*Instructions for the task*:
Count the lines in the records below that contain the string "Example", with case counting. Reply with the number alone.

*Input data*:

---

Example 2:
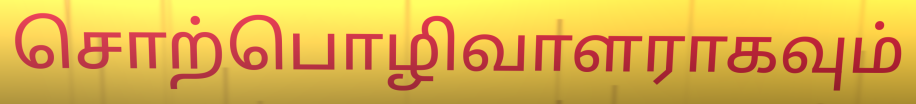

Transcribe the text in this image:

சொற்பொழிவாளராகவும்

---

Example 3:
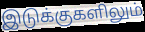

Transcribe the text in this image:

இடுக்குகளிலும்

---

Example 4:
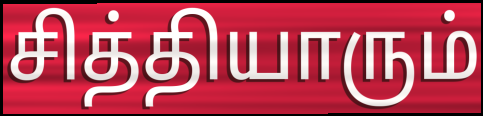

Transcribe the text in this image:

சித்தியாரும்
...
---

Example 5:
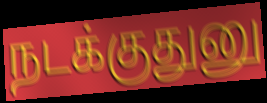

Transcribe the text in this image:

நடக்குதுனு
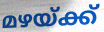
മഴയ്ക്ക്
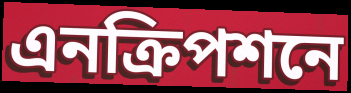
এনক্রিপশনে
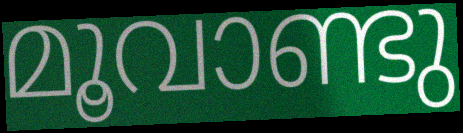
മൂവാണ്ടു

*Response*:
4